Brave Alesha Ahmed has finally brought her parents to justice, but it’s too late for Shafilea
Iftikhar and Farzana Ahmed were convicted today after their daughter Alesha told Cheshire Crown Court that she saw her parents suffocate her older sister Shafilea in September 2003.
“By breaking her silence, Alesha Ahmed has ensured justice for her sister Shafilea. She deserves enormous recognition for telling the truth about this brutal ‘honour’ killing, and we hope her bravery will encourage others to come forward,” said Diana Nammi, Director of the Iranian and Kurdish Women’s Rights Organisation (IKWRO), which helps victims of ‘honour’ based violence.
While welcoming today’s verdict, Nammi insisted that lessons must be learned from Shafilea’s death, as evidence revealed during her parents’ three month trial suggested that the teenager’s life could have been saved.
“Shafilea ran away from home several times, came to school covered in bruises, told a teacher she was going to be married off and even drank bleach to escape a forced marriage, yet she was not removed from her home or protected from her parents,” said Nammi.

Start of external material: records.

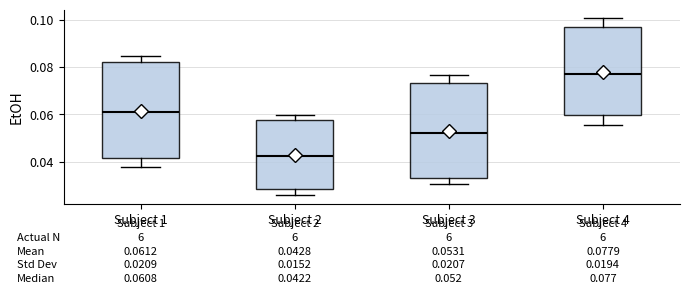

Which box has the highest median line?

Subject 4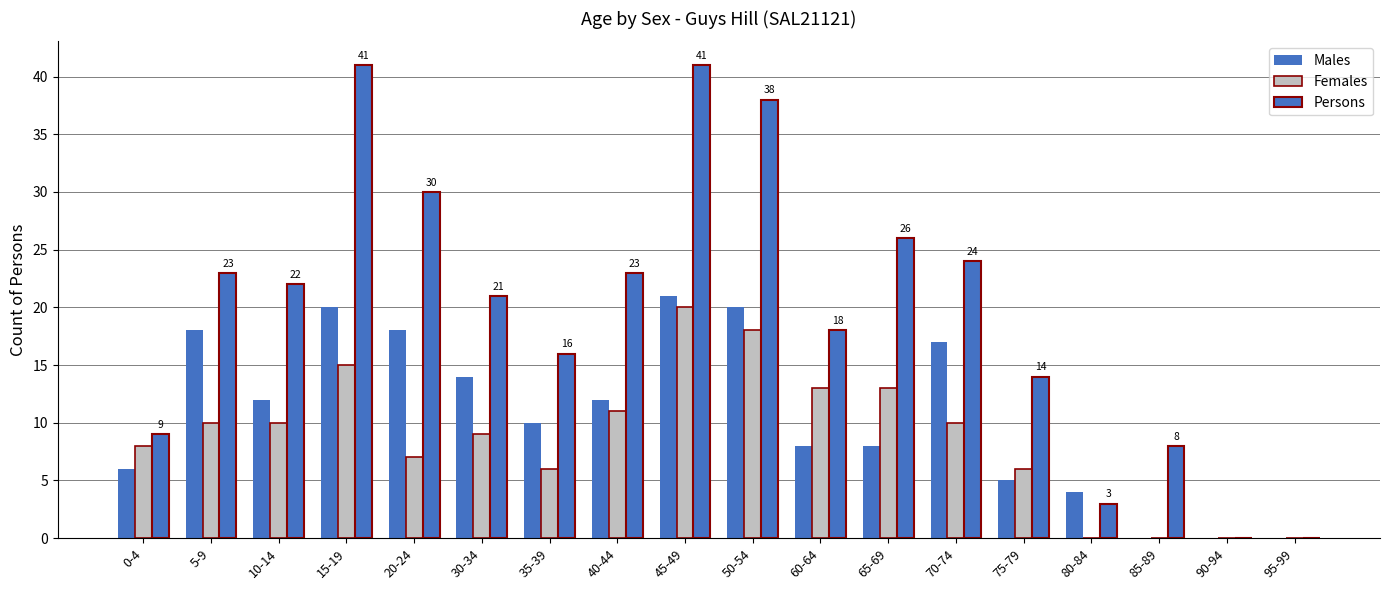

Count the number of categories in the chart.

18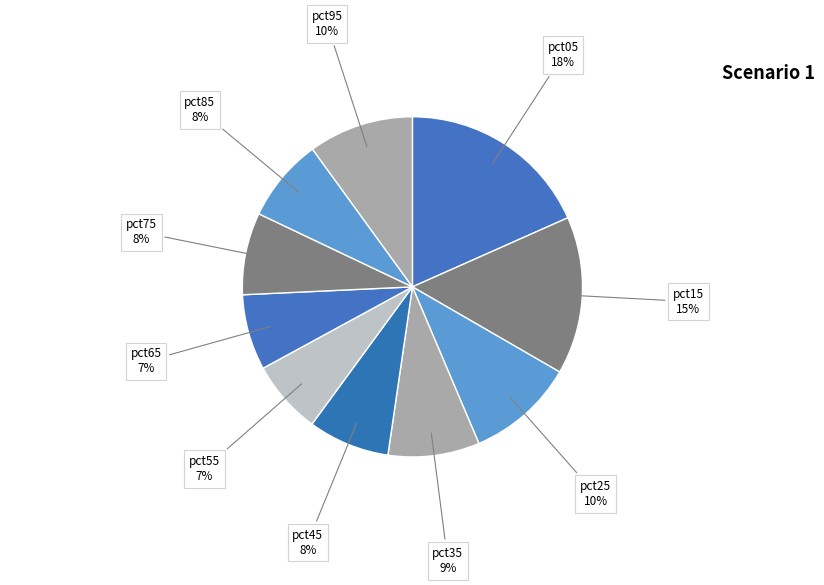

Which category has the biggest portion of the pie?

pct05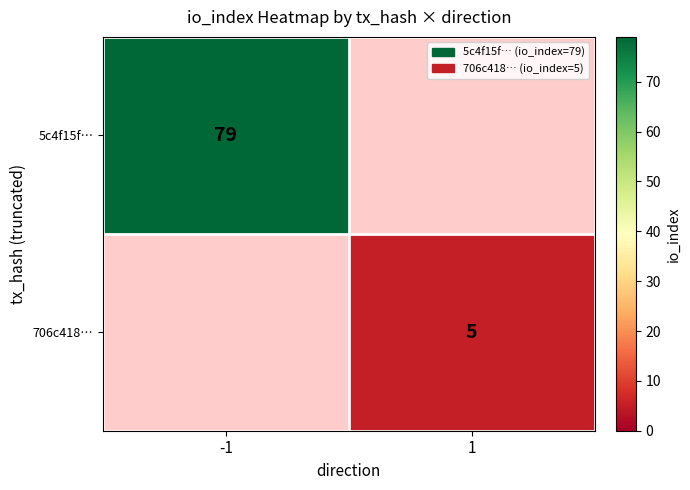

What is the smallest value displayed?

5.0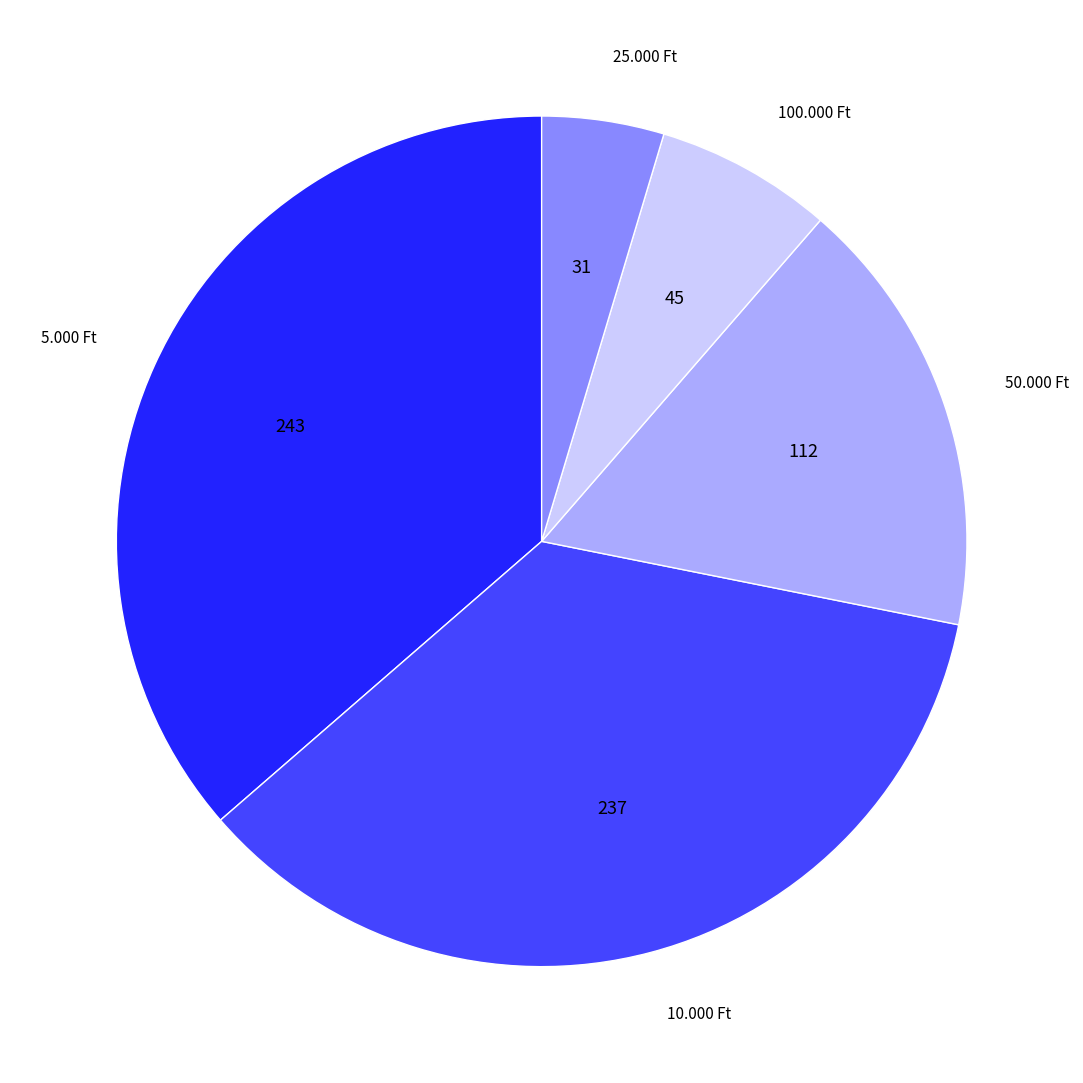

Does 10.000 Ft represent more than half of the total?

No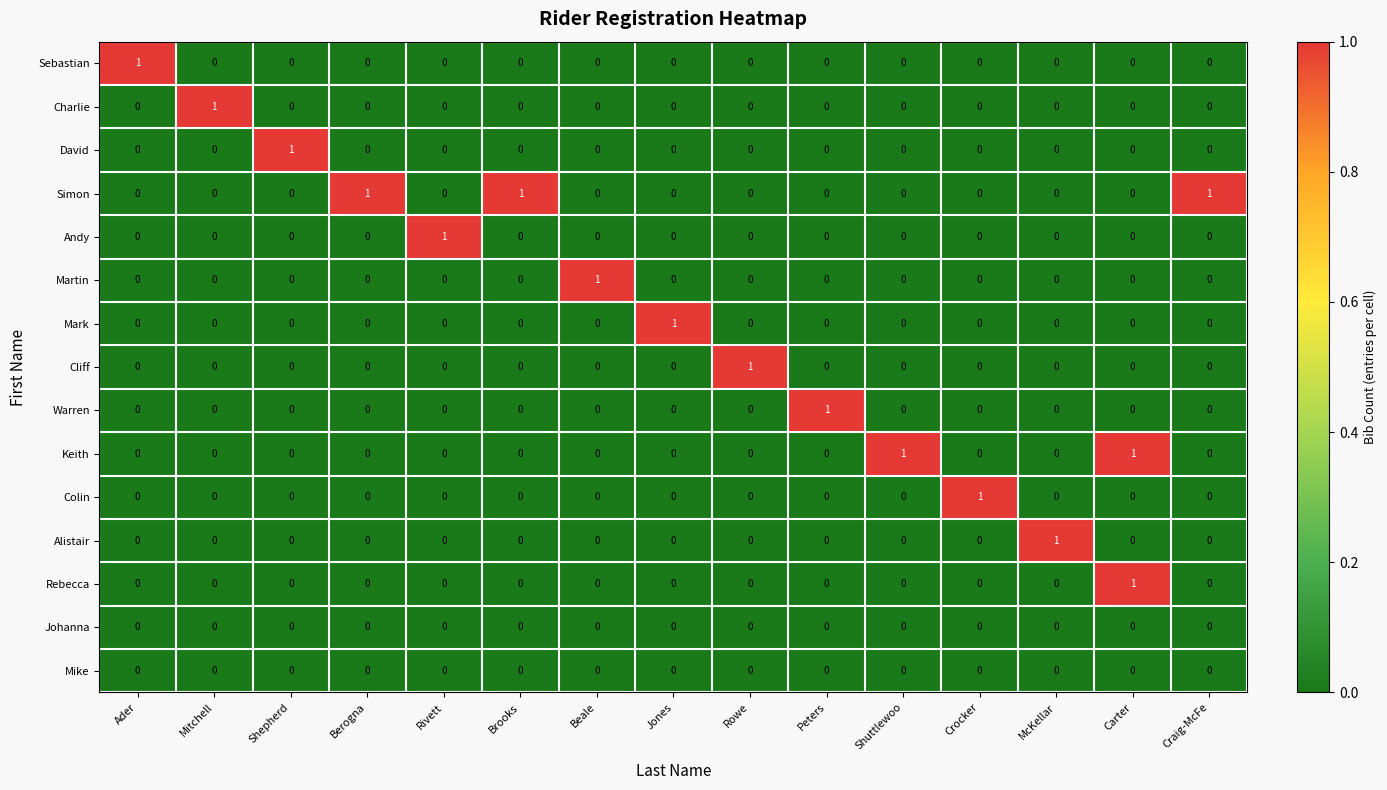

What is the spread (max minus min) of values at Rivett?

1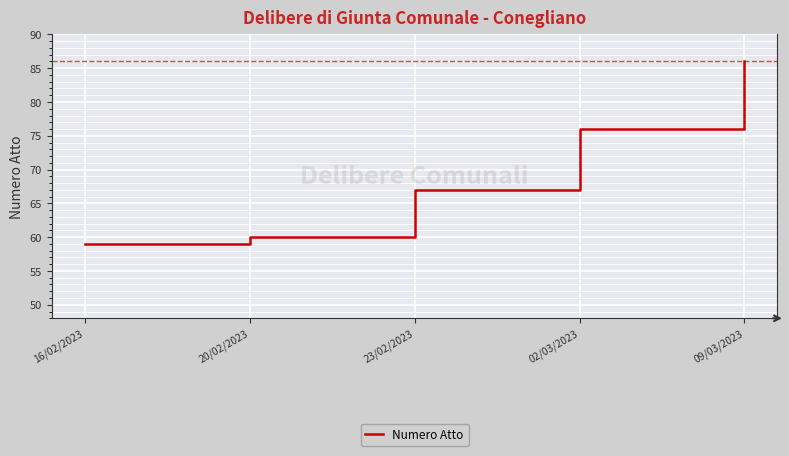

What is the change in value from 16/02/2023 to 09/03/2023?

+27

Although awareness of ‘honour’ killing has increased since Shafilea Ahmed’s murder in 2003, IKWRO claims that many social services, teachers, police and staff in other public bodies still do not understand the risks and are reluctant to intervene out of misplaced cultural sensitivity.
“A government review of local authorities’ responses to ‘honour’ based violence was undertaken in 2010 but the results were never published,” Diana Nammi said. “As a result, gaps have not been addressed and girls like Shafilea are still being returned to their families on a regular basis.”
For further comment or to arrange an interview with Diana Nammi call 07841 526949.
Notes to editors
Seventeen year old Shafilea Ahmed disappeared from her home in Warrington on 11 September 2003 and her remains were found near a flooded river in Cumbria the following January. Her parents were charged with her murder in September 2011 and their trial at Chester Crown Court began on 17 May 2012.
The Iranian and Kurdish Women’s Rights Organisation (IKWRO) is a registered charity which provides advice and support to women and girls who are experiencing ‘honour’ based violence, forced marriage and other forms of abuse.
The Home Office estimates that there are twelve ‘honour’ killings each year in the UK. Research by IKWRO found that 2823 incidents of ‘honour’ based violence were reported to police forces across the UK in 2010.
‘Honour’ based violence is any act of violence which is committed by a family or community in order to defend their perceived honour. It is normally collectively planned and carried out by the victim’s family, sometimes with the involvement or collusion of the wider community, and can include forced marriage, rape, forced suicide, acid attacks, mutilation, imprisonment, abduction, beatings, death threats, blackmail, emotional abuse, surveillance, harassment and ‘honour’ killing.